Nur bei einer Minderheit der Heiraten in der Schweiz sind beide Partner Schweizer. Sind die Paare für binationale Herausforderungen gerüstet? Gerti Saxer spricht aus eigener Erfahrung und langer Berufspraxis.
Gerti Saxer (Bild: idea Schweiz / David Gyel)

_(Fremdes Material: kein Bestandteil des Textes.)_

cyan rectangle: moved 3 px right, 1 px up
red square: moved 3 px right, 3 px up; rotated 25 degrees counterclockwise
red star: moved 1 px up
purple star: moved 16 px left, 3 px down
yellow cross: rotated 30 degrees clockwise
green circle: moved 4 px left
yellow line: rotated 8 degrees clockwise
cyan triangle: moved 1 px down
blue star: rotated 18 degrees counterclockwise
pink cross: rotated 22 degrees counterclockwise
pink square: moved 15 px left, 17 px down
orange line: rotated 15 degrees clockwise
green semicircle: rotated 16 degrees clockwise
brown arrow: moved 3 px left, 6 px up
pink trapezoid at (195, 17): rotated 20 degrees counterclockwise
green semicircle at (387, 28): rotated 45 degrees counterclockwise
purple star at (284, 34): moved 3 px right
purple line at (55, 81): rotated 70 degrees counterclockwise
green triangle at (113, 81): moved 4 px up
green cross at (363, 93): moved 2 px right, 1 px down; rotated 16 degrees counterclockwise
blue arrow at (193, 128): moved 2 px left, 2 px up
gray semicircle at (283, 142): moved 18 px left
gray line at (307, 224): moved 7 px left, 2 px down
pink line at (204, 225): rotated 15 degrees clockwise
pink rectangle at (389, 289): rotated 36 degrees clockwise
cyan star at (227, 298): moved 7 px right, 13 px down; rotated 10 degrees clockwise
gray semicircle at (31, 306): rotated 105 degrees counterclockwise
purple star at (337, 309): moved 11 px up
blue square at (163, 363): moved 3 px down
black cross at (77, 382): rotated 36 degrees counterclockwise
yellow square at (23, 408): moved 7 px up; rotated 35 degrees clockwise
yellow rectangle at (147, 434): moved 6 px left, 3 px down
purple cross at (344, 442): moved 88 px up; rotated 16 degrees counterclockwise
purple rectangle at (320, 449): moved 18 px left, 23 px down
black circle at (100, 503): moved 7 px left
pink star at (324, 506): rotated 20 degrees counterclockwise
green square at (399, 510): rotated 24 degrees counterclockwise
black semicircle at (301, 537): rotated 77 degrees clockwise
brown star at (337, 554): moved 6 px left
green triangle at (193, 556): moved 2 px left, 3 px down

Gerti Saxer (64) aus Goldach SG wuchs in Brasilien auf. Gegen Ende ihres
Betriebswirtschaftsstudiums heiratete sie den Schweizer Markus Saxer
und zog mit ihm in die Schweiz. «Ich war einfach verliebt und wollte mit
Markus zusammen sein», fasst sie ihre damalige Entscheidung in einem
Interview im Wochenmagazin ideaSpektrum 2020.23
zusammen. Sie habe überhaupt nicht lange überlegt. Später bildete Gerti
Saxer sich als systemische Einzel-, Paar- und Familientherapeutin sowie
Supervisorin weiter. Sie führte bis im Januar 2020 eine eigene
Beratungspraxis und und leitete die Informationsstelle für
Ausländerinnen und Ausländer der Stadt St. Gallen. So lernte sie
zahlreiche Paare mit ähnlichem Hintergrund kennen.
«Die Frage des Preises!»
Angesichts der
Tatsache, dass bei mehr als der Hälfte der Heiraten zumindest einer der
beiden Partner nicht Schweizer Nationalität hat, sind Herausforderungen
von binationalen Paaren kein unwesentliches Thema für Kirche und
Gesellschaft.
Gerti Saxer nennt eine Frage, die sich binationale Paare zu Beginn
ihrer Beziehung stellen müssen: «Die Frage des Preises!» Natürlich sei
dies nicht im Sinne von Geld gemeint. Und selbstverständich habe jede
Ehe einen Preis. «Aber in einer interkulturellen Ehe ist der Preis
vielleicht für den einen viel höher als für den anderen.» Auch sie
selber sei längere Zeit über gewisse Aspekte ihrer Situation verbittert
gewesen.
Unglückliche Reaktionen in der Gemeinde
Christliche Gemeinden können diese Paare laut Gerti Saxer
schon stark unterstützen, wenn sie sich an der Person interessieren und
ehrlich nach dem Ergehen fragen. Zwei häufige Reaktionen nennt sie im
idea-Interview, die nicht hilfreich seien: «Einerseits wird öfters
vermittelt, dass das Paar zu unterschiedlich und deshalb die Ehe zum
Scheitern verurteilt sei. Die andere Reaktion glorifiziert die Beziehung
mit Aussagen wie: 'Ihr seid so herzig und doch beide gläubig', und
übersieht die Schwierigkeiten.» Mit solchen Reaktionen werde das Paar
mit seinen Herausforderungen alleine gelassen.